### GOAL OF THE EXERCISE
The required result is a copy of each line below in which "Plus" appears.

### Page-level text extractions
==========
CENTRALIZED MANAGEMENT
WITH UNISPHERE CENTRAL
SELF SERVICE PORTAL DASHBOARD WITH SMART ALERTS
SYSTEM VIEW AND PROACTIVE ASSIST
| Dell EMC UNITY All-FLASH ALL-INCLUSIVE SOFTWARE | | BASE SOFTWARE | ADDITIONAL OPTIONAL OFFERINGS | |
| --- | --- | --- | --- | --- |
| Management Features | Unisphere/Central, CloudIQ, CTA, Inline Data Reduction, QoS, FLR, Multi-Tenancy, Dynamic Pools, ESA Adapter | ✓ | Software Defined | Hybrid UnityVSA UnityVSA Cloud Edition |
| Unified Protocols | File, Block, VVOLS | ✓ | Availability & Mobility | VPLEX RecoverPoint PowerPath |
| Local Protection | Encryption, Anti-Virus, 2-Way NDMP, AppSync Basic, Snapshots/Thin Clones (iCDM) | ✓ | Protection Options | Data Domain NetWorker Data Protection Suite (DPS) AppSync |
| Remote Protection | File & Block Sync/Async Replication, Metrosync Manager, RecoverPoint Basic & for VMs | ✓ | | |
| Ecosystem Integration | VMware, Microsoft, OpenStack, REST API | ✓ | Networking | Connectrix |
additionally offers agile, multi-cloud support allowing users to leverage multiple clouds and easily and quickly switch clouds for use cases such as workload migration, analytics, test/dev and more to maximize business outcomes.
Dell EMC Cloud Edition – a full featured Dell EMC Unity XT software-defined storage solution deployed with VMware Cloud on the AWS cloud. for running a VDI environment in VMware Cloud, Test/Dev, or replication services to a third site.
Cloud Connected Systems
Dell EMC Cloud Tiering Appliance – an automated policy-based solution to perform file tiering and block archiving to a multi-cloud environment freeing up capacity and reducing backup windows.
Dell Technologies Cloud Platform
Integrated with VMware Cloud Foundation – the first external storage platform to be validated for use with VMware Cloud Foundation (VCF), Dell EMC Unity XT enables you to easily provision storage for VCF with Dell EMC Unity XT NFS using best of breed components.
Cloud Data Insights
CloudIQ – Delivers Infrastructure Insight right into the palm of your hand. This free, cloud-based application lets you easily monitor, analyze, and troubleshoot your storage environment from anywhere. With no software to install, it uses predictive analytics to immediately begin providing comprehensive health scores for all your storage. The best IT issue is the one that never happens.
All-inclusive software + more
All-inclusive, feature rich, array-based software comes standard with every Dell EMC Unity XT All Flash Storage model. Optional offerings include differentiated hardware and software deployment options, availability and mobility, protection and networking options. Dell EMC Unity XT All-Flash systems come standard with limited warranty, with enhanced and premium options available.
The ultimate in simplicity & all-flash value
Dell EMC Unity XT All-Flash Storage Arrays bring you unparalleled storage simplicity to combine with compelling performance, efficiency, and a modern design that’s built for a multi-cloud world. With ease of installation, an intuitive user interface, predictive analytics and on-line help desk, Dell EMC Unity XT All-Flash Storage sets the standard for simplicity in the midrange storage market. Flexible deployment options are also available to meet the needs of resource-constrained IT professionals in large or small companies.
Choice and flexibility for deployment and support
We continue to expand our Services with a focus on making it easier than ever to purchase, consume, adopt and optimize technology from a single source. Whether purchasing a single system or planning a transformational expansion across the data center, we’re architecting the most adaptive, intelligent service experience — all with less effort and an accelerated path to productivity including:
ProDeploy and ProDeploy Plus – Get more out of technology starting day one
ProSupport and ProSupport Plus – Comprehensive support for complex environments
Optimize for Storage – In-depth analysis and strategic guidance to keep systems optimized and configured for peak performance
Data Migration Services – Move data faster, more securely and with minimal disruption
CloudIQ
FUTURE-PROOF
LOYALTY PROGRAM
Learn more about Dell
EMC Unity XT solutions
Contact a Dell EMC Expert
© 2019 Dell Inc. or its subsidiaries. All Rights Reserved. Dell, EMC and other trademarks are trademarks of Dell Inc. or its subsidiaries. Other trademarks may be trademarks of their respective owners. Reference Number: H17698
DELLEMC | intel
==========
### REPLY
ProDeploy and ProDeploy Plus – Get more out of technology starting day one
ProSupport and ProSupport Plus – Comprehensive support for complex environments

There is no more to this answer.